--- Given passage ---
Volume 6 (2023) CouRaGeouS Cuentos: A Journal of CounternarrativesThis journal is a publication by the Department of Critical Race, Gender & Sexuality Studies (CRGS) at Cal Poly Humboldt with submissions of creative writing works by students in the Ethnic Studies 107: Chican@ / Latin@ Lives and Ethnic Studies 480: Growing Up Chicana/Latino classes.
Counternarratives and Reflections
Necesidad y Sacrificio: San Ysidro, Su Frontera, y Su Gente
- Dr. Nancy Pérez
- Dr. Marisol Ruiz
- Audriana Peñaloza
- Xitlaly De La Torre Canchola
- Noemi Gonzalez Maldonado
- Chelsea Ríos Gómez
Art & Book Design
- Esteban Langarica
- Eduardo A. Moreno-Ortiz
- Maria Citlalli Rodriguez
Social Media & Event Marketing
- Dillon Avery Harp
- Daniel Garcia
- Brianna R. Juarez
- Victoria Olsen
CouRaGeouS Cuentos is a library-based publishing journal and includes the creative writing of students in classes offered by the Department of Critical Race, Gender & Sexuality Studies. At this point, the works published in the journal are by students in the Ethnic Studies 107: Chican@/Latin@ Lives class since they initially envisioned the idea. They wanted to make their stories, their counternarratives, available to their families, their communities, and any other students who could relate to their stories. The scope of the journal may, in future issues, include CouRaGeouS counternarratives by students in other CRGS courses.

--- Given records ---
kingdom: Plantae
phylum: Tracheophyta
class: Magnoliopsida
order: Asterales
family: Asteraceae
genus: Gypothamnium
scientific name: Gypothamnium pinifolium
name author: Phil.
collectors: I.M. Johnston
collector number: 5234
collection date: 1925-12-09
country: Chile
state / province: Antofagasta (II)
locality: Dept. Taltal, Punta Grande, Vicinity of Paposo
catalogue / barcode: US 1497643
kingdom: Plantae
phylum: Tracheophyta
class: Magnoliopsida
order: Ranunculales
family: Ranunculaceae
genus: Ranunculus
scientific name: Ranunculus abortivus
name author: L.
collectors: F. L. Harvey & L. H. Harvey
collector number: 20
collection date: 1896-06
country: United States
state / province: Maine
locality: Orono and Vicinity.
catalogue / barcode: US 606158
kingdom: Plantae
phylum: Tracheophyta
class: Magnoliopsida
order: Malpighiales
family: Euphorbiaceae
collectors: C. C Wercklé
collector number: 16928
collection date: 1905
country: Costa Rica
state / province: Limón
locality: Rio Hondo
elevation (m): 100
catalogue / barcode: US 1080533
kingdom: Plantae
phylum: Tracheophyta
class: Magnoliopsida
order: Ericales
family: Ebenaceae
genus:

--- Activity ---
Reproduce the part of the CouRaGeouS Cuentos passage starting at "Volume 6 (2023)" and ending at "Up Chicana/Latino classes.". The rows have no connection to the CouRaGeouS Cuentos passage.

--- Reply ---
Volume 6 (2023) CouRaGeouS Cuentos: A Journal of CounternarrativesThis journal is a publication by the Department of Critical Race, Gender & Sexuality Studies (CRGS) at Cal Poly Humboldt with submissions of creative writing works by students in the Ethnic Studies 107: Chican@ / Latin@ Lives and Ethnic Studies 480: Growing Up Chicana/Latino classes.